A strong IoT data protection strategy must include six key components.
- Visibility into the flow of data. Organizations can adopt device discovery, monitoring and access control tools to catch malicious data use or to find vulnerabilities where data could be hacked.
- Data classification systems. Enterprise executives should rank and prioritize IoT data based on criticality, sensitivity and value. Security resources must align to the data requiring the most protection, said George Young, chief information security officer and chief technologist for intelligent edge and networking at systems integrator CBT.
- Encryption of data. Organizations must encrypt all data at rest and in transit, regardless of whether the IoT environment uses wired or wireless communications, Young said.
- Security by design. Security teams must get involved early in IoT deployments to ensure they incorporate data privacy and protection strategies and other security protocols from the start. They can develop security measures most effectively at the beginning, rather than as afterthoughts and bolt-ons, Warner said.
- Secure components. Organizations should ensure they implement secure components when available -- such as PSA Certified hardware -- to prove they have met certain security and interoperability standards and will evolve to meet emerging risks and threats, Duke-Woolley said.
- Governance programs. Programs must include log management to ensure visibility into the devices and the IoT environment, strong password policies and a patch management program that ensures updates are implemented in a timely manner, Warner said. Others recommended adding automation, when possible, to governance policies to boost compliance and to add speed and efficiency to these processes.

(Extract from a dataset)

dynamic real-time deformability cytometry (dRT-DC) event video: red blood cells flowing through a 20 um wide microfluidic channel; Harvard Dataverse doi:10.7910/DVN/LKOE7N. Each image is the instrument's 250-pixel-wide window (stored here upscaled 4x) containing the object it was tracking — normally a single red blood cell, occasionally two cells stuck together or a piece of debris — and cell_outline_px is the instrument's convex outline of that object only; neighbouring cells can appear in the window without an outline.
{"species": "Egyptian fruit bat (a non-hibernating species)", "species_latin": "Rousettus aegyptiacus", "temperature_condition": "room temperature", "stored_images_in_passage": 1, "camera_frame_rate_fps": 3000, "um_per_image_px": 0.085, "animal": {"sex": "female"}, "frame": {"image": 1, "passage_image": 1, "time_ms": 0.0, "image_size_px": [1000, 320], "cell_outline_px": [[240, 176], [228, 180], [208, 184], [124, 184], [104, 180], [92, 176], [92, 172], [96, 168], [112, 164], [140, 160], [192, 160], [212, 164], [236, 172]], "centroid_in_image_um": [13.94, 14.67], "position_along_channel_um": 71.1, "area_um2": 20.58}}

Challenges to IoT data protection
Organizations face challenges when devising and implementing data protection programs. The IoT environment also creates additional hurdles they must overcome.
"Potentially every layer of the IoT [and operational technology] to IT interconnection can be vulnerable if not designed and implemented properly," Thurai said.
The sprawling nature of IoT deployments, with data coming from various devices on disparate networks and often in large quantities, creates additional difficulties when devising a security strategy, Menting added.
"It can be easy to lose track of what is coming in from where, and protecting each device and transmission effectively," she said.
That's why enterprise leaders must link their IoT data protection strategy with their IoT device and network security process and then layer those into the organization's overall cybersecurity and risk management program. This approach can create the most comprehensive and cohesive data protection program.
"Ideally, organizations should perform thorough risk assessments and develop a comprehensive security plan for their IoT devices. This is often difficult when the imperatives of time-to-market are so strong in the business world. But in the long run, being fully prepared from a security and data protection standpoint will help minimize risks and the associated costs of deploying IoT," Menting said. "An understanding of those risks, the value of the data, and the creation of security and incident response plans will go a long way to ensuring that the value of IoT and their derived data can be maximized."